BY REBECCA HISCOTT
Disordered breathing during sleep and a shorter duration of slow-wave sleep, or deep sleep, have been linked to dementia-related brain lesions in a new study published in the December 10 online issue of Neurology. People with sleep apnea are especially vulnerable to these brain abnormalities, as are those with conditions like pulmonary hypertension and emphysema, which can cause nocturnal hypoxia — a dangerous dip in blood oxygen levels during sleep, the authors noted.
The investigators pulled data from the Honolulu-Asia Aging Study, a prospective cohort study of Japanese-American men in Honolulu. They examined the records of 167 men who underwent polysomnography around age 84, died an average of six years later, and were autopsied. Sleep tests included measurements of blood oxygen saturation, duration of apnea or hypopnea (shallow breathing during sleep), duration of hypoxemia, and duration of slow-wave sleep. The researchers divided participants into quartiles based on the percentage of time they spent with lower than average blood oxygen saturation during sleep, as well as the time they spent in slow-wave sleep. In a postmortem analysis, they looked for evidence of micro-infarcts, neuronal loss, brain atrophy, neuritic plaques, neurofibrillary tangles, and Lewy bodies.
Obstructive sleep apnea is a recurrent interruption in breathing during sleep. It results from sleep-related muscle relaxation in the upper airway, which leads to a decrease or complete blockage of airflow for brief periods. The blood oxygen level may fall, causing arousals or awakenings that disturb sleep.
The researchers found that participants who had lower blood oxygen levels during sleep were four times as likely to have micro-infarcts, which have been linked to vascular dementia in past research, than those who had more oxygen in the blood. The findings suggest that hypoxia may be the main reason why obstructive sleep apnea can affect cognition, they wrote.

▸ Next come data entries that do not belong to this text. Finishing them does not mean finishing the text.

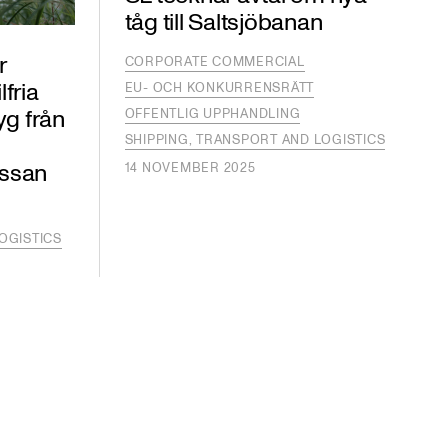
tåg till Saltsjöbanan
r
CORPORATE COMMERCIAL
lfria
EU- OCH KONKURRENSRÄTT
yg från
OFFENTLIG UPPHANDLING
SHIPPING, TRANSPORT AND LOGISTICS
ssan
14 NOVEMBER 2025
OGISTICS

Likewise, participants who spent less time in slow-wave sleep were more likely to have brain atrophy and neuronal loss — which have also been associated with dementia — than those who spent more time in deep sleep. Those who spent more time in short-wave sleep also had less cognitive decline over time, suggesting that short-wave sleep “may protect against cognitive decline, possibly through a reduction in brain atrophy,” the authors wrote.
However, they found no association between blood oxygen saturation or short-wave sleep duration and the hallmark plaques and tangles of Alzheimer’s disease.
“These findings suggest that low blood oxygen levels and reduced slow-wave sleep may contribute to the processes that lead to cognitive decline and dementia,” study author Rebecca P. Gelber, MD, MPH, an internal medicine physician with the VA Pacific Islands Health Care System and the Pacific Health Research and Education Institute in Honolulu, said in a news release. She added, “More research is needed to determine how slow-wave sleep may play a restorative role in brain function and whether preventing low blood oxygen levels may reduce the risk of dementia.”
For patients with sleep apnea, past research has shown that using a continuous positive airway pressure (CPAP) machine can improve cognition, even after dementia has developed, Dr. Gelber added.